--- START OF Data listing ---
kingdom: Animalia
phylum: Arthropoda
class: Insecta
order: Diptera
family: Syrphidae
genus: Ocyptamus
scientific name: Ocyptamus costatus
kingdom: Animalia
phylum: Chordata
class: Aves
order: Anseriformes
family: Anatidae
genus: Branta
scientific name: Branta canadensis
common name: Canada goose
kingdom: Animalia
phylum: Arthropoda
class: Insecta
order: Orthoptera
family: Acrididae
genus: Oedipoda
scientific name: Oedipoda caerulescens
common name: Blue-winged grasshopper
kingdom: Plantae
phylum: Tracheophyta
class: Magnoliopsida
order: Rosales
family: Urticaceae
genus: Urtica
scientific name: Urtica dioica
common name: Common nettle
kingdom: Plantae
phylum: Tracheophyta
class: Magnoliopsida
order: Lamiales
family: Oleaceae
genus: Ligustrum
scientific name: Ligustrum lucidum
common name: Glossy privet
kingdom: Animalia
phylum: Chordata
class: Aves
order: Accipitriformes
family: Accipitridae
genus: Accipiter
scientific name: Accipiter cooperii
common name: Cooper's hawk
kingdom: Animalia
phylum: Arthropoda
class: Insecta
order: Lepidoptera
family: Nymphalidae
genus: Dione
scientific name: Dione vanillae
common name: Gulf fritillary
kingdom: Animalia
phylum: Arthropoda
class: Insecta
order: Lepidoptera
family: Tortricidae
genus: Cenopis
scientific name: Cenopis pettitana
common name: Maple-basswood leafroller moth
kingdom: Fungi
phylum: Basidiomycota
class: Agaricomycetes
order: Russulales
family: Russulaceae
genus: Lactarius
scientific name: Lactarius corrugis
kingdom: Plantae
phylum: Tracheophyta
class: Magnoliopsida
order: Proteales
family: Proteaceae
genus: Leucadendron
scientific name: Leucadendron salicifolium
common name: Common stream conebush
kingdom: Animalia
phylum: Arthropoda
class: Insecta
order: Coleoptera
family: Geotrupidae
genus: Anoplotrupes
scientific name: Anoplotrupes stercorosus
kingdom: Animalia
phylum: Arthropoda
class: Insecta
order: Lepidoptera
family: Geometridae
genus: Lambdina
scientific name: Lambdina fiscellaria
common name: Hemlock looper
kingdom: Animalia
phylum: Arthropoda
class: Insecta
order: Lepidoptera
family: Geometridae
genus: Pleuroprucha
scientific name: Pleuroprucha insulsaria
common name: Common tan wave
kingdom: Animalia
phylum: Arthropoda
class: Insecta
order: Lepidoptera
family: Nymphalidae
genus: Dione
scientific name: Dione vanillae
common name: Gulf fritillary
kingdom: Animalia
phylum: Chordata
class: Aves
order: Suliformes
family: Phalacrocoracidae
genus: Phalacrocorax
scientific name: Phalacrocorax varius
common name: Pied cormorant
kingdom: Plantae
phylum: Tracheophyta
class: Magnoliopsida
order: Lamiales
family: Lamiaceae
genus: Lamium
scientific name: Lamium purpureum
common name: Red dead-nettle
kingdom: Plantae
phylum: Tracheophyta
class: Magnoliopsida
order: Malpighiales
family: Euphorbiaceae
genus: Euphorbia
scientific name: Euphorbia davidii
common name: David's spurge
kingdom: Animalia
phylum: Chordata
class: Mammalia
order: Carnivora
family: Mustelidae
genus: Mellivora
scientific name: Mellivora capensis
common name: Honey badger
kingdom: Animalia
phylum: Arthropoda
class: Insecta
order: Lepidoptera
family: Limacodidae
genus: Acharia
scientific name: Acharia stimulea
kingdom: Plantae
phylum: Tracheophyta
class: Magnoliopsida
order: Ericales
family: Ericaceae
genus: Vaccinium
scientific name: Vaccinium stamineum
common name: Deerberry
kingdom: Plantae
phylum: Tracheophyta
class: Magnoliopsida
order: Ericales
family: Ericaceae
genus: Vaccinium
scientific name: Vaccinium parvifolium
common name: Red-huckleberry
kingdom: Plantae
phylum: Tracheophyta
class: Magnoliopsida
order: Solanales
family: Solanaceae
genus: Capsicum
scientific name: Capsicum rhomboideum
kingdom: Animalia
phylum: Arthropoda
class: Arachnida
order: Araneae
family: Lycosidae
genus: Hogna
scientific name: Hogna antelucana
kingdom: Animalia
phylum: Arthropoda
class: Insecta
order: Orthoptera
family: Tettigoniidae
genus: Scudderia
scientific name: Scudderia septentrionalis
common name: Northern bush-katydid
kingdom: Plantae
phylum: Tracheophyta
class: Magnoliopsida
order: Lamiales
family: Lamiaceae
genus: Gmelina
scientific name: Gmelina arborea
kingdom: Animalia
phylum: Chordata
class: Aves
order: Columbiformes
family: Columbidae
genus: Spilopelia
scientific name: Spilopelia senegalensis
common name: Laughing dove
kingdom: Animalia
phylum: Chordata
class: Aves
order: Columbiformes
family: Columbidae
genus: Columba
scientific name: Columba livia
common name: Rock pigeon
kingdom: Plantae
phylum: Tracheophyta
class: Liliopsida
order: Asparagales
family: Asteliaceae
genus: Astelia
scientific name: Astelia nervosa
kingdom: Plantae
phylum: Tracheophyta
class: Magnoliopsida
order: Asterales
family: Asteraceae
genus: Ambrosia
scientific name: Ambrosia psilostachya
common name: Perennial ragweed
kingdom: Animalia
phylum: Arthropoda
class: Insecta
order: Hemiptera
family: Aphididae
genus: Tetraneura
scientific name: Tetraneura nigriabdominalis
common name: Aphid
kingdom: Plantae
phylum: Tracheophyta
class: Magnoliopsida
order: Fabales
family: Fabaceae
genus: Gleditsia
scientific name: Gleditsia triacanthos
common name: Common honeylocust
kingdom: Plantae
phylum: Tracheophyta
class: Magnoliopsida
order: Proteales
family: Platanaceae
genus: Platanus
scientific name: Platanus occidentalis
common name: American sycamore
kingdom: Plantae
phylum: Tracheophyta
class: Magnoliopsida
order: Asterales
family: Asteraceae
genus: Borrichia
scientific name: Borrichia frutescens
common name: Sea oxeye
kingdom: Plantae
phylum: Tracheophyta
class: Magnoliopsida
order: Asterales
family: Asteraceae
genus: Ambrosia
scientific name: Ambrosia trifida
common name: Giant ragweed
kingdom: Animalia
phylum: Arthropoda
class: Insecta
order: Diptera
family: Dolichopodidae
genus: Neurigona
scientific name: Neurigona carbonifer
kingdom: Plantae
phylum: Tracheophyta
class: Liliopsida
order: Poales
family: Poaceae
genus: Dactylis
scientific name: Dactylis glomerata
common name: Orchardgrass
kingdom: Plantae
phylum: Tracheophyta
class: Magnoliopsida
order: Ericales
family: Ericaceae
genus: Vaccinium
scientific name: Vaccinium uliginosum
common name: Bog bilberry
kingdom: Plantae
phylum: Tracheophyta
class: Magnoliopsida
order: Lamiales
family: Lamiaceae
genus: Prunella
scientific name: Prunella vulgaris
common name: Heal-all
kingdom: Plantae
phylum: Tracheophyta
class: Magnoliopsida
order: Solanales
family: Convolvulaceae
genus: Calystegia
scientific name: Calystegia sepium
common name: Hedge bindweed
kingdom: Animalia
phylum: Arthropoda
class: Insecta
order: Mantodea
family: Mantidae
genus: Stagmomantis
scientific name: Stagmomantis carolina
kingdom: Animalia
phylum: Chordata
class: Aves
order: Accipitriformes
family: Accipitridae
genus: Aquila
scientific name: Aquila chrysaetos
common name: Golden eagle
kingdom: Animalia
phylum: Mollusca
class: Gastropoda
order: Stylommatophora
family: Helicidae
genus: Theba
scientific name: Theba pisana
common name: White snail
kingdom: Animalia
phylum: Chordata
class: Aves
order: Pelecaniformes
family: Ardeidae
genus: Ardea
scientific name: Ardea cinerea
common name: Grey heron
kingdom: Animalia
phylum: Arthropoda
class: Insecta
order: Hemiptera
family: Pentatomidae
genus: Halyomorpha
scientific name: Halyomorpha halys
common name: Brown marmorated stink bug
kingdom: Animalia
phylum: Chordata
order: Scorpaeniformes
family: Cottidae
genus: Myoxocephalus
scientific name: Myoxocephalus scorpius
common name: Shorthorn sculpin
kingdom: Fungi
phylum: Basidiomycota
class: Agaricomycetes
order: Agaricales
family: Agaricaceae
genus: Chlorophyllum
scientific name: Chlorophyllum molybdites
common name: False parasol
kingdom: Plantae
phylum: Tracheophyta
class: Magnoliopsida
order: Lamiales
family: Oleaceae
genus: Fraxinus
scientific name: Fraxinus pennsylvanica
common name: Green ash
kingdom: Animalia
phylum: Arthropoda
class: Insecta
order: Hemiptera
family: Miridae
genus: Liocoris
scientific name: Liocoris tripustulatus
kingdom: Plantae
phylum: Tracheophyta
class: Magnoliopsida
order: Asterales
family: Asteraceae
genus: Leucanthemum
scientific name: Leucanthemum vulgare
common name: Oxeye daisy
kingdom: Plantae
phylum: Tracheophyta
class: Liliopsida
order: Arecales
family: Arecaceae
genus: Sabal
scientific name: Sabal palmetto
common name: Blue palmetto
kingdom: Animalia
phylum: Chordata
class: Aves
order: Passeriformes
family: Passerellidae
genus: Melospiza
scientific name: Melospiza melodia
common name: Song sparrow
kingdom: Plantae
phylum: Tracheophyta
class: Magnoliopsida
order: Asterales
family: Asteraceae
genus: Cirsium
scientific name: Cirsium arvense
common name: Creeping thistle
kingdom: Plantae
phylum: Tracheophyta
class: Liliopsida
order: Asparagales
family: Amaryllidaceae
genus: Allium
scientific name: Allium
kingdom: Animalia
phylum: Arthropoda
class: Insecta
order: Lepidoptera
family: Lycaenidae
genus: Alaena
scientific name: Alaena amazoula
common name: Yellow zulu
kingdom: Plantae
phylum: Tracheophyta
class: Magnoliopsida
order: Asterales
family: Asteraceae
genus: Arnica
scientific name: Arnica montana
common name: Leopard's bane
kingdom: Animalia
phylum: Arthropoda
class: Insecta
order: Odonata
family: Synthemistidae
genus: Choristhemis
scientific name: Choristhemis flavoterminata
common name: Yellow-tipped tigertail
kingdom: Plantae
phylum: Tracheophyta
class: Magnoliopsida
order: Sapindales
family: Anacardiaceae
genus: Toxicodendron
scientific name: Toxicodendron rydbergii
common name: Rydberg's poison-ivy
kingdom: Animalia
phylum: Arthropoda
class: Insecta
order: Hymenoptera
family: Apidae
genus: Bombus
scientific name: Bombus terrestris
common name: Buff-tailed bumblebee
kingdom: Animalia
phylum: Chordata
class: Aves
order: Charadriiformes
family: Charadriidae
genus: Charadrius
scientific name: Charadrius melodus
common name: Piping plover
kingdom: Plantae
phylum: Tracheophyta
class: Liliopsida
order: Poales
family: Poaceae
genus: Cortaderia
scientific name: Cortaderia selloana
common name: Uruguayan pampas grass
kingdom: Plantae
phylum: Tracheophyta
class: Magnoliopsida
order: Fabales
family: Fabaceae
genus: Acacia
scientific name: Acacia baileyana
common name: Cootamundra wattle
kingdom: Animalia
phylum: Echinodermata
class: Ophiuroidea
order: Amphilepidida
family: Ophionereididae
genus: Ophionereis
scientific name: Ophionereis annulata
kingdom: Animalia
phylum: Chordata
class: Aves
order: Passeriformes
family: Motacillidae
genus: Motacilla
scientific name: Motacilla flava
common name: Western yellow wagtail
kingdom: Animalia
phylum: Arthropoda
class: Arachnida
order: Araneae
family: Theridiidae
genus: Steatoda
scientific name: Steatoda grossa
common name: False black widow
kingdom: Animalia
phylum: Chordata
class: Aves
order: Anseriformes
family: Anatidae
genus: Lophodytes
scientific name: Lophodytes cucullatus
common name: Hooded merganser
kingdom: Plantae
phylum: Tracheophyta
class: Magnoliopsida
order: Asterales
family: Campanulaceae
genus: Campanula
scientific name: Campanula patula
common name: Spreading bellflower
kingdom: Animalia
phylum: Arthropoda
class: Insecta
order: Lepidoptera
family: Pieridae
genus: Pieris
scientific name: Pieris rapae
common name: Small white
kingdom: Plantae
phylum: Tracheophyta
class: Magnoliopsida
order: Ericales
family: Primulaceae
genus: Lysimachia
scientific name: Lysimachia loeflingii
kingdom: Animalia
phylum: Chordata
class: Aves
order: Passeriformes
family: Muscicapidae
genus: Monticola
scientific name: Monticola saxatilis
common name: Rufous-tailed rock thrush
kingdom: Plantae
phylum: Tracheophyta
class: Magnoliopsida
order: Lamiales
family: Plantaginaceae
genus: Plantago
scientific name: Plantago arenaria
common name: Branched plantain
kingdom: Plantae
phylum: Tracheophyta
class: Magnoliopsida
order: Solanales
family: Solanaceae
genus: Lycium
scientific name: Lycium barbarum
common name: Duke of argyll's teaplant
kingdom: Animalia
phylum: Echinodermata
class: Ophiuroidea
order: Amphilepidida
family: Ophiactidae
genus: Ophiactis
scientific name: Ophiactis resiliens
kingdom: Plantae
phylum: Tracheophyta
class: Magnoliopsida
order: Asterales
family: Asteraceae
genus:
--- END OF Data listing ---
Please format the lines of the data above as a numbered list, starting at the line that contains "scientific name: Toxicodendron rydbergii" and ending at the line that contains "genus: Charadrius", both included, with blank lines left out.

1. scientific name: Toxicodendron rydbergii
2. common name: Rydberg's poison-ivy
3. kingdom: Animalia
4. phylum: Arthropoda
5. class: Insecta
6. order: Hymenoptera
7. family: Apidae
8. genus: Bombus
9. scientific name: Bombus terrestris
10. common name: Buff-tailed bumblebee
11. kingdom: Animalia
12. phylum: Chordata
13. class: Aves
14. order: Charadriiformes
15. family: Charadriidae
16. genus: Charadrius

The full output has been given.